Se proviamo a trasferirci mentalmente a sud del Sahara, possiamo immaginare un ugandese che si sposta in Kenya o un camerunense che si sistema in Nigeria, in maniera non del tutto diversa da come un italiano trova lavoro in Svizzera, o a Parigi, Londra o Berlino. Anche in Africa subsahariana, infatti, esistono marcate differenze tra i singoli paesi in termini di opportunità economiche e – temi un po’ meno direttamente familiari per noi europei, almeno nelle loro espressioni più estreme – di rischi politici e climatico-ambientali, nonché in termini di tendenze demografiche. E, come in Europa, specifici percorsi migratorivengono replicati e stabilizzati dall’esistenza di reti di contatti che facilitano e favoriscono il privilegiare, da parte dei migranti, alcune destinazioni rispetto ad altre. Si pensi, ad esempio, alla presenza di una diaspora nigeriana molto numerosa in Sudan, paese non confinante ma con affinità culturali rispetto ad alcune comunità nord-nigeriane.
I paesi che fungono da principali poli di attrazione negli spostamenti intra-africani sono in genere quelli con le economie più forti e diversificate, come il Sudafrica nella regione australe e la Costa d’Avorio in quella occidentale, seguiti da Nigeria e Kenya, e da stati – oggi soprattutto in Africa orientale – che ospitano chi è fuggito da vicine aree in conflitto, come Uganda ed Etiopia.
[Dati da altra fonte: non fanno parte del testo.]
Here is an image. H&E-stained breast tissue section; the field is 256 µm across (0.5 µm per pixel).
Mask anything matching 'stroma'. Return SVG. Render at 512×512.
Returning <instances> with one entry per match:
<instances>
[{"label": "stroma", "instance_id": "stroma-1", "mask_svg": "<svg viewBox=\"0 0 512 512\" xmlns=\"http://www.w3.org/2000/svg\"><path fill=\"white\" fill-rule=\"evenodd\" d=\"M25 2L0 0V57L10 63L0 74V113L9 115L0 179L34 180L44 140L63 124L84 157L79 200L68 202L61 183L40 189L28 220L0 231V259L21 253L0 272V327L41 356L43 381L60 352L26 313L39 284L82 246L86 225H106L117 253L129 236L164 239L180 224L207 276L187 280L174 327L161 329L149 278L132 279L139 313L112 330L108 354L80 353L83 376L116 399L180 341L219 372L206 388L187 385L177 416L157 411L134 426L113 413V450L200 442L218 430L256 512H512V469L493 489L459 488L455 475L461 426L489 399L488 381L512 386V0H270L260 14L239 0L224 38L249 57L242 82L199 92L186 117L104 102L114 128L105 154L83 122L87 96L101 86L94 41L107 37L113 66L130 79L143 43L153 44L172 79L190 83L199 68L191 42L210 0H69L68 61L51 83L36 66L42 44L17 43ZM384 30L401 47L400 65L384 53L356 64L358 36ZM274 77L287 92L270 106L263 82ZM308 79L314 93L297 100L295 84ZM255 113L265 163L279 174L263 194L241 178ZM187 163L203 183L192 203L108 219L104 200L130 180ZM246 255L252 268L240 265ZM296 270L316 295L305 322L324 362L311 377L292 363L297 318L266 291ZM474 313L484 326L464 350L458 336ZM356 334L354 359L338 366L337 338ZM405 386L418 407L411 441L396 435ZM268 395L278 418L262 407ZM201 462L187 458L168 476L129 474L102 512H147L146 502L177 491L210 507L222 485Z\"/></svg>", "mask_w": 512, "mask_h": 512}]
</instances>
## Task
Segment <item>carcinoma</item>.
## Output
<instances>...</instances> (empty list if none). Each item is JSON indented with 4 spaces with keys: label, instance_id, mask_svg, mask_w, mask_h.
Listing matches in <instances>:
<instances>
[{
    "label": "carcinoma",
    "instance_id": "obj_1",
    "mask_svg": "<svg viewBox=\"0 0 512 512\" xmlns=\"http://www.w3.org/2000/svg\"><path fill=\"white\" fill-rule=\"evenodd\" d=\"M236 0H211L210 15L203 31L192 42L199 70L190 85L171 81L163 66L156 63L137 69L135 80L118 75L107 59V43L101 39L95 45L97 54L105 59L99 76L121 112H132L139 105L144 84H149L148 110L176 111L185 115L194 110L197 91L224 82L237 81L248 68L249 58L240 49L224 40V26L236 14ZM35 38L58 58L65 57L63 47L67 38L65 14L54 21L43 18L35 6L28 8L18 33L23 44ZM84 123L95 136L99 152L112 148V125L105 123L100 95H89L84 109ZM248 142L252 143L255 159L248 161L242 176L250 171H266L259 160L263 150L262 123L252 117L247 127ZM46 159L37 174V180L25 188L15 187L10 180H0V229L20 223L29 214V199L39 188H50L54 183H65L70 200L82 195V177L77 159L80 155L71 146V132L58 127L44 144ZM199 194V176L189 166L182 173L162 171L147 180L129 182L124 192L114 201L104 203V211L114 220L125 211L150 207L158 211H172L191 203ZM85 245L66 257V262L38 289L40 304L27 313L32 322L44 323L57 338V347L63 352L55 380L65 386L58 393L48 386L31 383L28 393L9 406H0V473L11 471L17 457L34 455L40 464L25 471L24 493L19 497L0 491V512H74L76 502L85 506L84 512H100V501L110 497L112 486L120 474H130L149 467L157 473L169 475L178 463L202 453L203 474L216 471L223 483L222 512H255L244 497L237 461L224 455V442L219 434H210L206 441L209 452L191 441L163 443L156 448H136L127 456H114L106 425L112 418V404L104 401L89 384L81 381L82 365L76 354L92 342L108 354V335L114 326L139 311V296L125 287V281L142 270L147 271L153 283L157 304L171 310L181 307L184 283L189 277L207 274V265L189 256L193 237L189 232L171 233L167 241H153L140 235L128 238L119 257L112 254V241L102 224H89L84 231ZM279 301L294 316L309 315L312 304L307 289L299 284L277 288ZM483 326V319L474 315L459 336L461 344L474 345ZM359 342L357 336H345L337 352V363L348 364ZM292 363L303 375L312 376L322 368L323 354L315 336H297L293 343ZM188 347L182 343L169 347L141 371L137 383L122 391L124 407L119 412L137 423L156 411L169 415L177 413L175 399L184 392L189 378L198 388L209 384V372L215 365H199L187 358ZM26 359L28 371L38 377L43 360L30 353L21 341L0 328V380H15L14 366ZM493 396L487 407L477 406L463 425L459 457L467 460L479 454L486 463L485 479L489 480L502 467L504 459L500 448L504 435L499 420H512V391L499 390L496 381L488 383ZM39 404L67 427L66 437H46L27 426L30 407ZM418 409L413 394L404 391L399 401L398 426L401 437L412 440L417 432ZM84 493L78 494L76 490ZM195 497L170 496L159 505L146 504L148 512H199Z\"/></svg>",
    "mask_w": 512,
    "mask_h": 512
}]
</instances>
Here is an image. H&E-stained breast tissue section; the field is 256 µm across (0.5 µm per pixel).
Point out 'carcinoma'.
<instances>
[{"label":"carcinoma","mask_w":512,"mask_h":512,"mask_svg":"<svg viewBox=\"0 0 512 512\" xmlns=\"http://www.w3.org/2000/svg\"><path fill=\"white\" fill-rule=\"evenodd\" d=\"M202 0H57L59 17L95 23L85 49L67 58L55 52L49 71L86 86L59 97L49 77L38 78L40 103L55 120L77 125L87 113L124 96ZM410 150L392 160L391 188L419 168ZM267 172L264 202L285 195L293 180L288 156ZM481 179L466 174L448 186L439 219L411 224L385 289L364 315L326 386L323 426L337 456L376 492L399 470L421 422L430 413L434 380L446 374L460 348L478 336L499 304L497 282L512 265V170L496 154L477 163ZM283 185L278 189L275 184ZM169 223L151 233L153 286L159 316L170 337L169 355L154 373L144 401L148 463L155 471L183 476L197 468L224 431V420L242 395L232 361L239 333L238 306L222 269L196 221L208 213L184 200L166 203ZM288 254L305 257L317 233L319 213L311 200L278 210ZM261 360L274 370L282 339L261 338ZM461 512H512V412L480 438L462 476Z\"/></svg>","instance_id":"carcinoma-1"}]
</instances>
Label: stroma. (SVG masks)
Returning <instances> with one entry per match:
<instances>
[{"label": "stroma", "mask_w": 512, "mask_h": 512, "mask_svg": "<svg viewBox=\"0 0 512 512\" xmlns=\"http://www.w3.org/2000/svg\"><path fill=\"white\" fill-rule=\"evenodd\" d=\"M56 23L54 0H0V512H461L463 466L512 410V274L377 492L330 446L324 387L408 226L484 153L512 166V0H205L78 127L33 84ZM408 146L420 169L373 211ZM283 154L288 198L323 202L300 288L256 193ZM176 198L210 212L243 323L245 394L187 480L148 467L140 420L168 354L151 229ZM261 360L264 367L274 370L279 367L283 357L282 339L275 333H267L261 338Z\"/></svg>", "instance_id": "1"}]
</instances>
Questo si riflette a sua volta nel consolidamento di corridoi migratori (si veda la Figura 1) diretti verso economie che offrono opportunità di lavoro – nei settori agricolo o minerario per chi muove dal Burkina Faso e dal Mali verso la Costa d’Avorio, ad esempio, così come dallo Zimbabwe e dal Mozambico verso il Sudafrica – o a contesti politici comparativamente più stabili, dalla Somalia verso l’Etiopia o il Kenya, dal Sud Sudan verso il Sudan o l’Uganda. In alcune aree, gli stessi accordi di integrazione sub-regionale contribuiscono a facilitare la mobilità interna. Tra queste spicca l’Africa Occidentale, in cui l’Economic Community of West African States (ECOWAS) ha adottato da tempo una politica di mobilità visa free.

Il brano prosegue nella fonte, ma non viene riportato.